• [Data to use]:

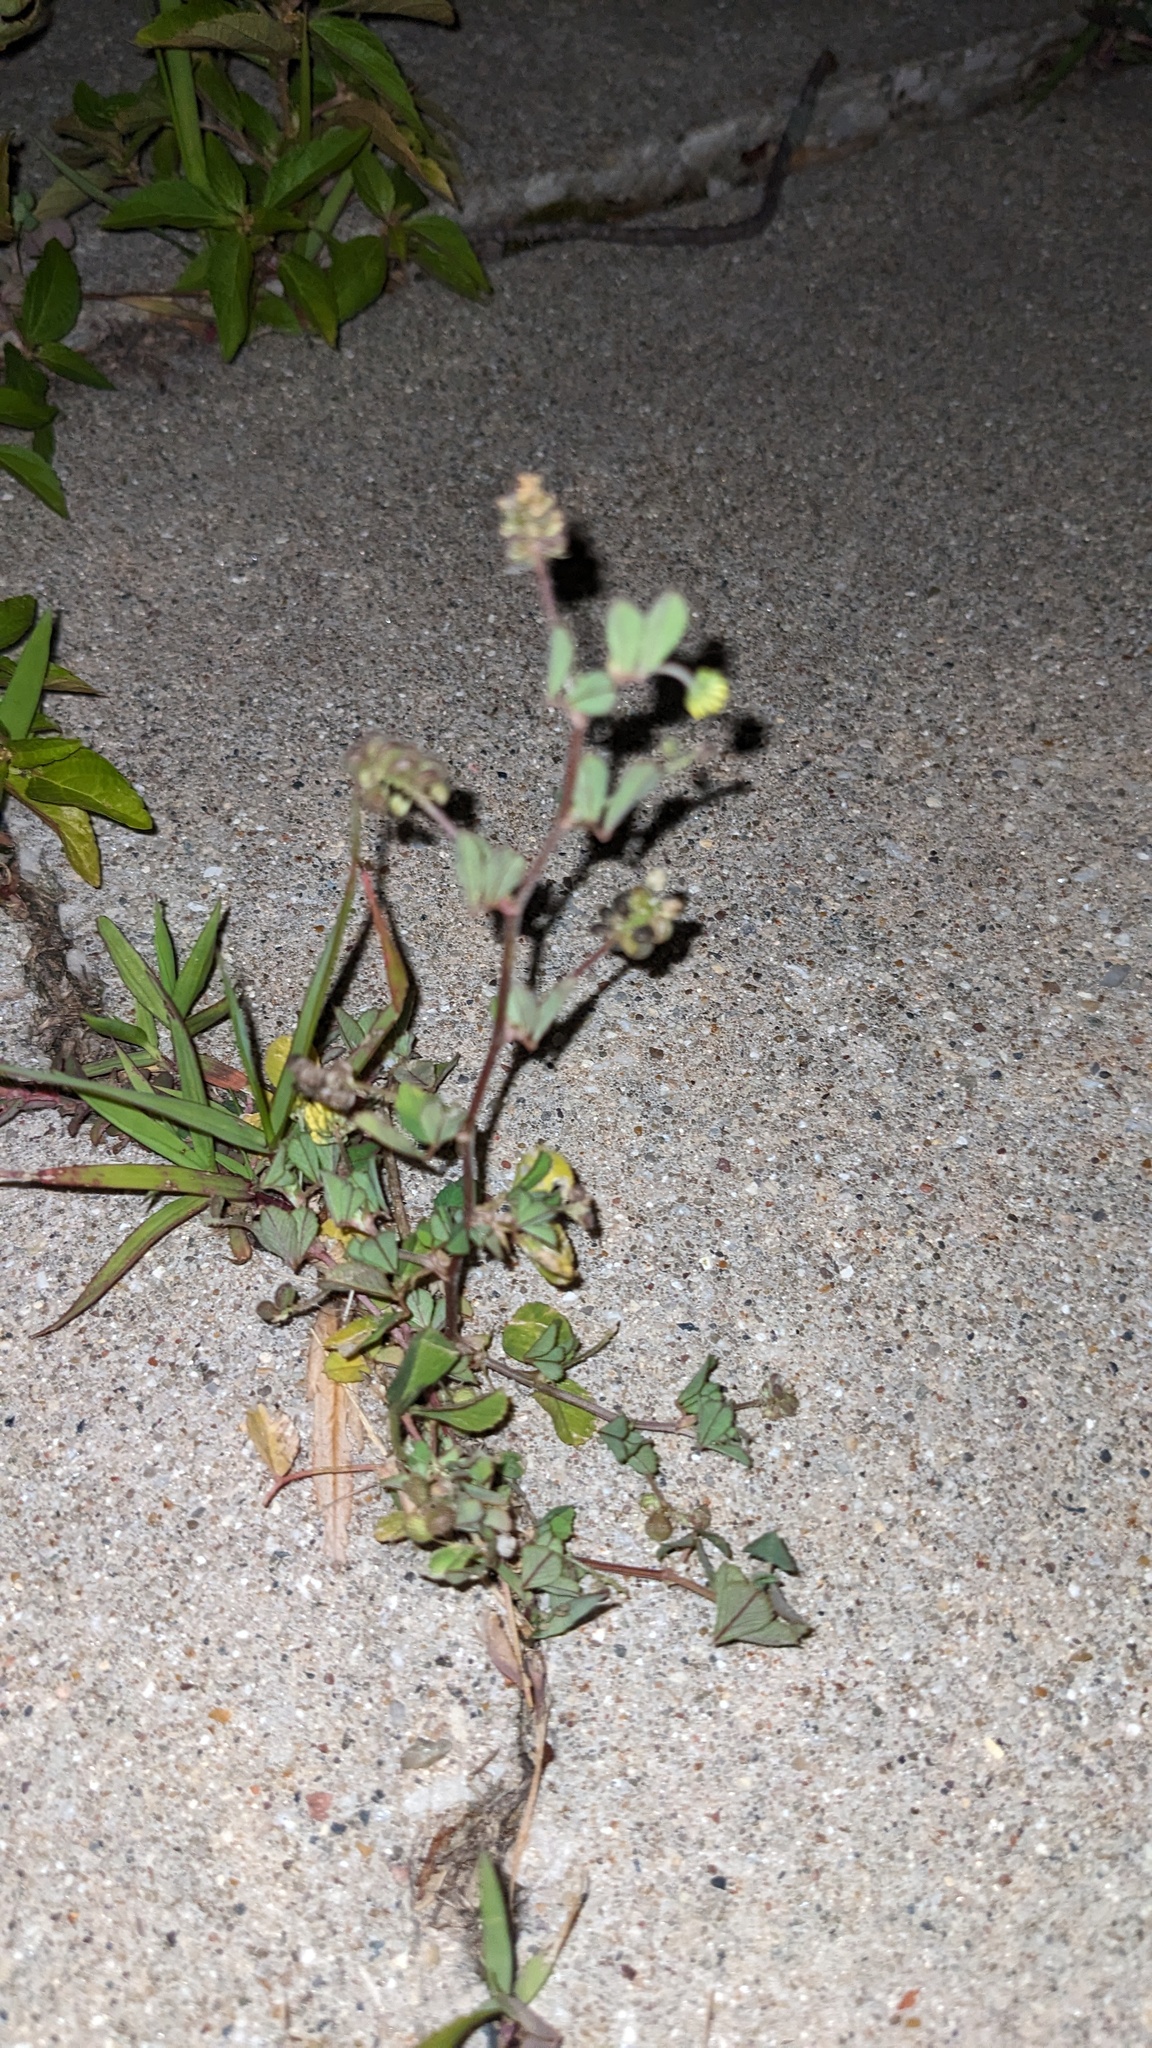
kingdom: Plantae
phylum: Tracheophyta
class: Magnoliopsida
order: Fabales
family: Fabaceae
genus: Medicago
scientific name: Medicago lupulina
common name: Black medick
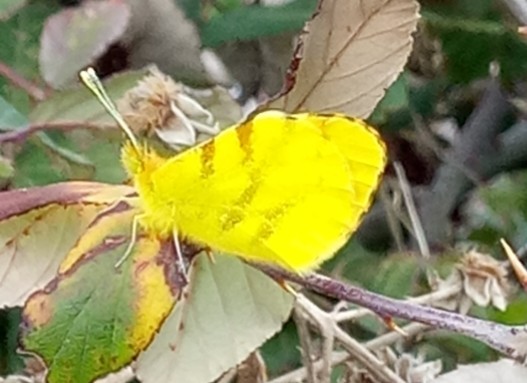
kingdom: Animalia
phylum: Arthropoda
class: Insecta
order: Lepidoptera
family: Pieridae
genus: Anthocharis
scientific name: Anthocharis belia
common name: Moroccan orange tip
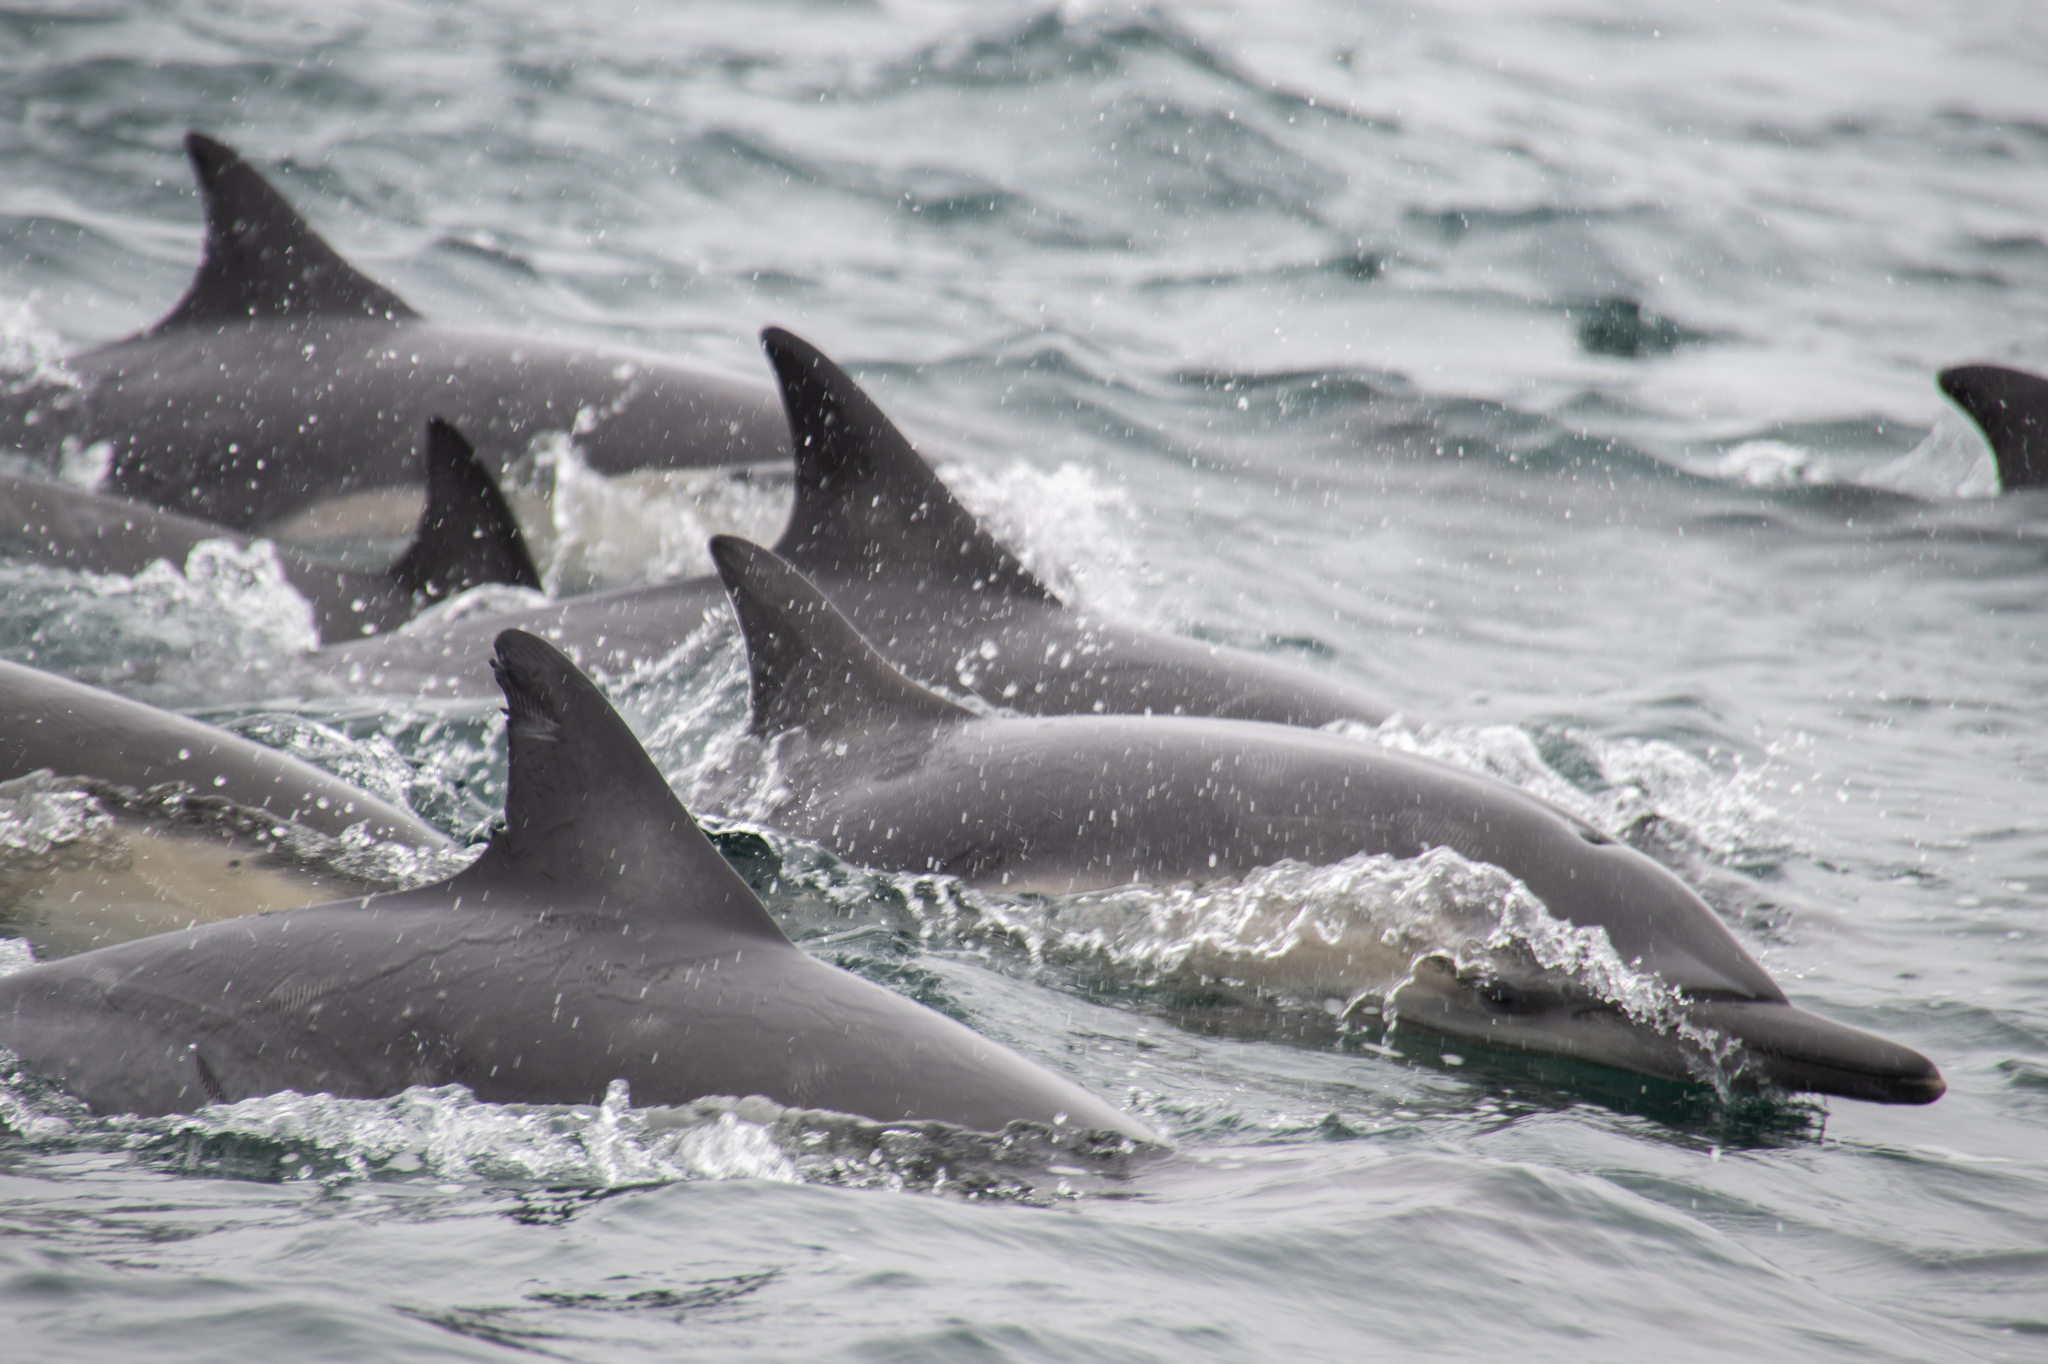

• [Written exercise]:
Rewrite the lines from the one with "scientific name: Medicago lupulina" through the last line, replacing "common name" with "vernacular name" and changing nothing else. Leave the pictures out of your answer.

• [Response to the exercise]:
scientific name: Medicago lupulina
vernacular name: Black medick
kingdom: Animalia
phylum: Arthropoda
class: Insecta
order: Lepidoptera
family: Pieridae
genus: Anthocharis
scientific name: Anthocharis belia
vernacular name: Moroccan orange tip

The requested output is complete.